Time running out for
Stewart Bainum’s bid as Tribune sets May 21 vote
Reports of the
Bainum/Wyss breakup cited Hansjörg Wyss's realization that
turning the Chicago Tribune into a national platform would be
too costly
REUTERS |
Time is
rapidly running out for hotel mogul Stewart Bainum to play white
knight for the New York Daily News and other newspapers in the Tribune
empire.
The special
committee overseeing competing bids to buy the publisher have set May 21 as
the date for shareholders to decide who will own the Chicago Tribune, the
Baltimore Sun, the Orlando Sentinel and other Tribune papers.
Hedge fund Alden
Global Capital’s $634
million offer is currently the only fully financed bid on the table.
Over the weekend,
Bainum’s buyout partner, Swiss billionaire Hansjörg Wyss, announced he had pulled
out of their $681 million, $18.50-a-share, proposed deal. That killed
the deal as Wyss had been pledging $505 million of the proposed funding with
Bainum only kicking in $100 million via their Newslight joint venture.
The special
committee considering the takeover on Monday said that Newslight is no longer
the superior bid and Tribune is “no longer negotiating” with it as a result.
Reports of the
Bainum/Wyss breakup cited Wyss’s realization that turning the Chicago Tribune
into a national platform would be too costly — reasoning that’s struck a false
chord with some of the investors eyeing Tribune titles that were expected to be
sold off if by Bainum/Wyss.
The blow comes even
as fellow Tribune shareholder, Mason Slaine, said he would be willing to spend
$100 million to support Bainum’s bid.
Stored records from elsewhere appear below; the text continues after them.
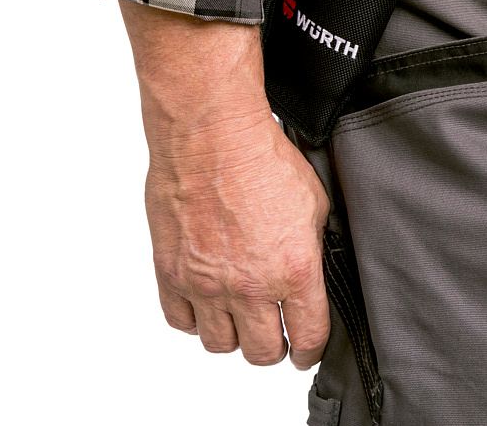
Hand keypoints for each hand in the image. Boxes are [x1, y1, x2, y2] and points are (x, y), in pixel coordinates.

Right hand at [119, 0, 331, 368]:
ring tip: (240, 315)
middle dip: (274, 347)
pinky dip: (195, 318)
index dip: (310, 349)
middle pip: (262, 353)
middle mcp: (249, 285)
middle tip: (275, 332)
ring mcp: (207, 283)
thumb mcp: (314, 203)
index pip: (308, 337)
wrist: (213, 134)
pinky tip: (207, 300)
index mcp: (293, 269)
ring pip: (220, 345)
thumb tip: (315, 271)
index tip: (306, 348)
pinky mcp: (172, 273)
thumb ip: (314, 247)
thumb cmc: (261, 157)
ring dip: (233, 334)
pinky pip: (182, 321)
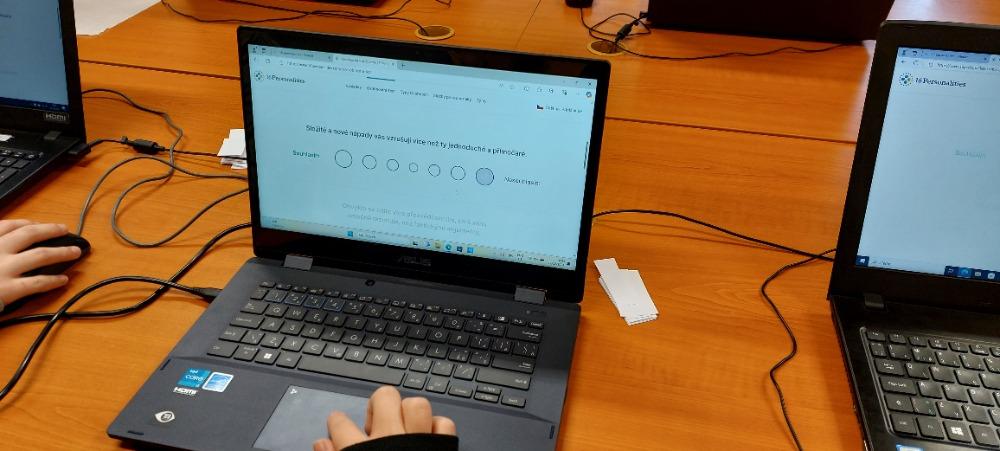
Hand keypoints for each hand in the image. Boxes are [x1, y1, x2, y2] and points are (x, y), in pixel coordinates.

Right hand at [0, 220, 79, 304]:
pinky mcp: (8, 290)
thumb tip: (8, 244)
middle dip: (50, 230)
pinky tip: (64, 279)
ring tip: (75, 252)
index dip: (27, 223)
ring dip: (61, 252)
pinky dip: (53, 280)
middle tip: (65, 230)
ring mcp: (3, 269)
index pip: (8, 225)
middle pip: (29, 234)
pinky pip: (37, 282)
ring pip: (40, 255)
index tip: (38, 224)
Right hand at [313, 386, 456, 450]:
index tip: (338, 421)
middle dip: (381, 403)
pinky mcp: (441, 447)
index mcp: (360, 450)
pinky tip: (429, 435)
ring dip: (411, 413)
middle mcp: (389, 439)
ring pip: (417, 405)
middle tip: (378, 420)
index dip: (337, 421)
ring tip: (405, 425)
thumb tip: (320, 443)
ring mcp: (417, 441)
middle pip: (384, 397)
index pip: (340, 423)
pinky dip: (438, 428)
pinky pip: (444, 424)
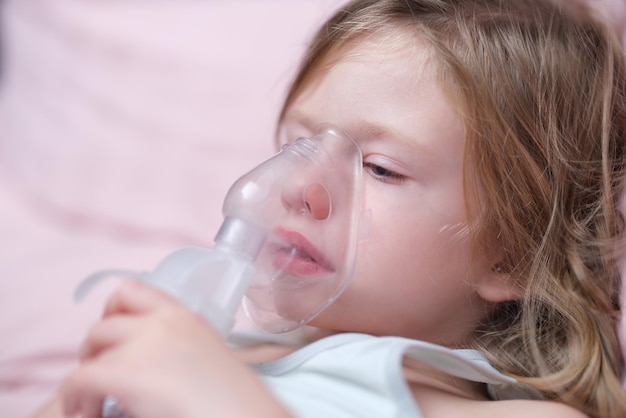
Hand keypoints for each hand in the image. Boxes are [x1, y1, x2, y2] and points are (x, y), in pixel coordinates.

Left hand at [59, 280, 288, 417]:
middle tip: (100, 370)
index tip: (112, 333)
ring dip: (85, 375)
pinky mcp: (126, 373)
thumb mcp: (208, 357)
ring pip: (91, 351)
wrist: (244, 415)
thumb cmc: (233, 400)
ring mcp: (143, 345)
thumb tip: (151, 365)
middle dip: (95, 347)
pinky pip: (80, 379)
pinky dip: (75, 398)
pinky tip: (86, 412)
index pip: (133, 290)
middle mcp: (162, 322)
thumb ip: (179, 348)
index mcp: (184, 316)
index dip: (112, 310)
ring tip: (92, 400)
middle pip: (104, 322)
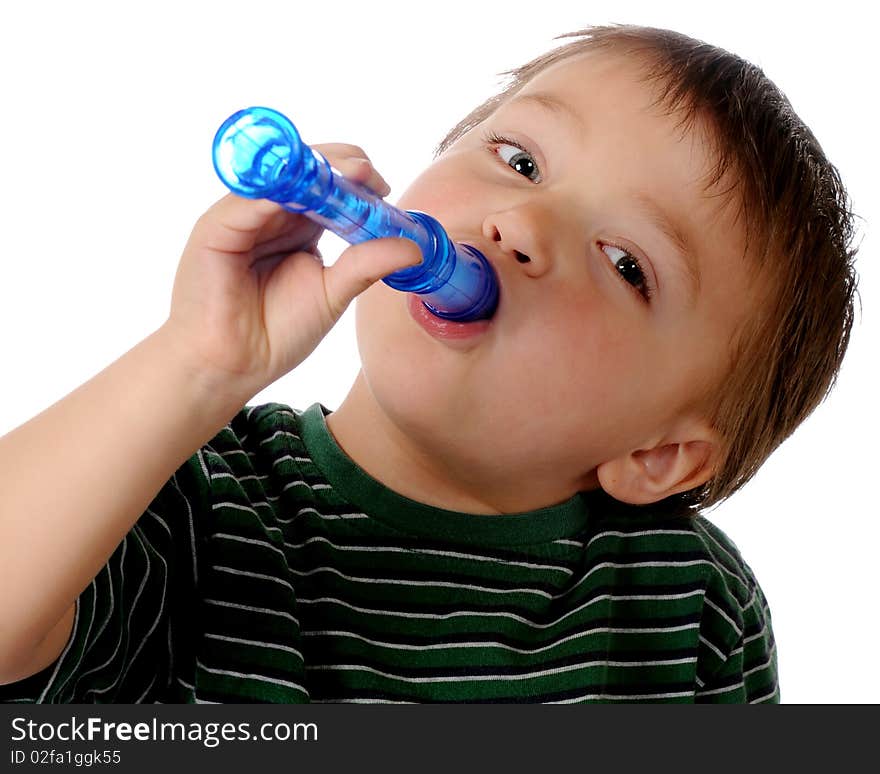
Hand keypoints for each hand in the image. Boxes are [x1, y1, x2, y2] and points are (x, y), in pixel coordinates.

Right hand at [160, 144, 421, 403]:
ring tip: (350, 173)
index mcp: (297, 226)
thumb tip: (415, 247)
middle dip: (340, 166)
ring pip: (278, 175)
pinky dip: (277, 189)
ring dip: (315, 169)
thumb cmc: (276, 334)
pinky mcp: (215, 228)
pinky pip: (247, 199)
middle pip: (303, 170)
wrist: (234, 367)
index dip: (355, 180)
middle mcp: (269, 214)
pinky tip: (308, 189)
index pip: (325, 185)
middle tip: (371, 176)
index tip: (384, 188)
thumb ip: (367, 264)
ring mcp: (241, 217)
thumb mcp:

The generous offer still leaves Newslight
about $480 million short of the funds it needs to raise to become viable again.
To reach the
necessary votes required to sell the Tribune to Alden shareholders, the hedge
fund must still secure the vote of Dr.
Patrick Soon-Shiong, the owner of the LA Times. Soon-Shiong holds
about 24 percent of the stock of Tribune, which he bought for about $15 a share
in 2015.
Soon-Shiong has not
specifically endorsed the Alden bid, but has said in the past that he would
embrace any proposal that is endorsed by the special committee. Right now, the
only financed deal on the table is the Alden bid.
The imminent takeover by
infamous cost-slashing hedge fund
is likely to send a new round of panic
through newsrooms. Most of the newsrooms are permanently remote as Tribune has
already abolished newsrooms at the Daily News, Hartford Courant, the Orlando
Sentinel, the Allentown Morning Call, and the Capital Gazette among others.
Even as time runs
out, a source close to Bainum said the chairman of Choice Hotels chairman
International is still scrambling to find strategic buyers as well as wealthy
individuals and philanthropic groups. His aim was always to own the Baltimore
Sun and peel off others to interested local buyers, the source said.